罪を分担すべき人は?

NHKの報道;


「お金がなかった」年末に出産の赤ちゃん放置 死亡 母親逮捕
2020年1月2日 22時42分


東京・足立区の住宅で年末に出産した赤ちゃんを放置して死亡させたとして、2日、31歳の母親が保護責任者遺棄致死の疑いで逮捕されました。

逮捕されたのは東京・足立区西新井のアルバイト、〇〇〇〇容疑者(31)です。

警視庁によりますと、〇〇容疑者は先月28日に自宅の浴室で出産した女の子を放置し、元日に死亡させたとして保護責任者遺棄致死の疑いが持たれています。

〇〇容疑者は1人暮らしで、女の子を出産したあとも2階の寝室に置き去りにして、ふだんどおりアルバイト先に出勤し、元日にみずから119番通報したということです。

また、赤ちゃんの父親については以前の交際相手ではないかという内容の説明をし、医療機関を受診していなかったということです。
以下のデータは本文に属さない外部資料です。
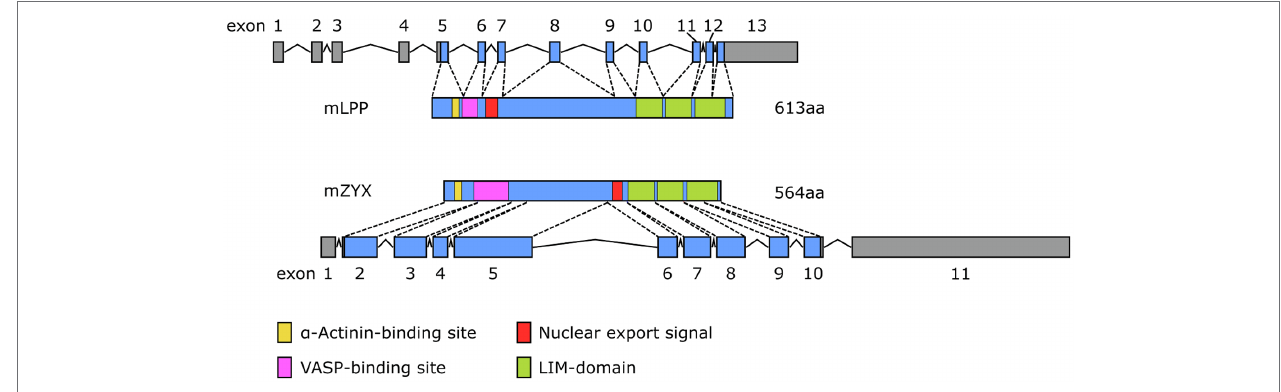
FIGURE 4 | Comparison of the exon-intron structure of the primary transcripts (hnRNA) of the murine (top) Lpp and (bottom) Zyx gene and their corresponding protein products (mLPP, mZYX). The color coding for the functional elements in both proteins corresponds to that of Figure 2 .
調べに対し、「病院に行くお金がなく、周囲に相談できる人もいなかった」などと供述しているということで、警視庁が詳しいいきさつを調べています。
https://www3.nhk.or.jp/news/html/20200102/k10012234261000.html

引用するに当たって、原文を改竄し、容疑者の匿名化を行った。容疑者の実名を晒すということは、「過失」によって生まれたばかりの自分の子どもを死なせてしまって、悲嘆の淵にあるに違いない彼女の傷口に塩を塗り込むに等しいと考えるからだ。実名を公表した警察や、それに非反省的に迎合したメディアの罪は、この「保護責任者遺棄致死」の容疑者よりも重いと思う。妊娠とか出産という出来事は当事者のみならず周囲の神経までぴりぴりさせる。そのような妊娠や出産を直接的・間接的に経験した人は多い筈なのに、何故こうした人生の非常時を「病院に行くお金がなく、周囲に相談できる人もいな」いという孤独の裡に生きた容疑者のささくれだった実存への共感もない伝え方をするのだろうか。
「病院に行くお金がなく、周囲に相談できる人もいなかった」こと、また出産後も「 ふだんどおりアルバイト先に出勤し」なければならなかったこと。大雑把に言えば、〈不運〉であり、彼女の責任範囲の外である。彼女が刑事責任を担わなければいけないとして、重要な共犯者が隠蔽されているということを指摘しておかなければならない。妊娠とか出産という出来事は、母親だけでなく父親(精子提供者)が介在しなければ生起しない*1。何が言いたいのかといえば、父親(精子提供者)も刑事責任を分担すべきだということだ。妊娠し・出産する能力があるが故に女性が刑事責任を全部引き受けさせられてしまうというのはバランスが著しく欠如したことだろう。また、父親(精子提供者)が「放置」した期間は、容疑者の数日に対して、数か月である。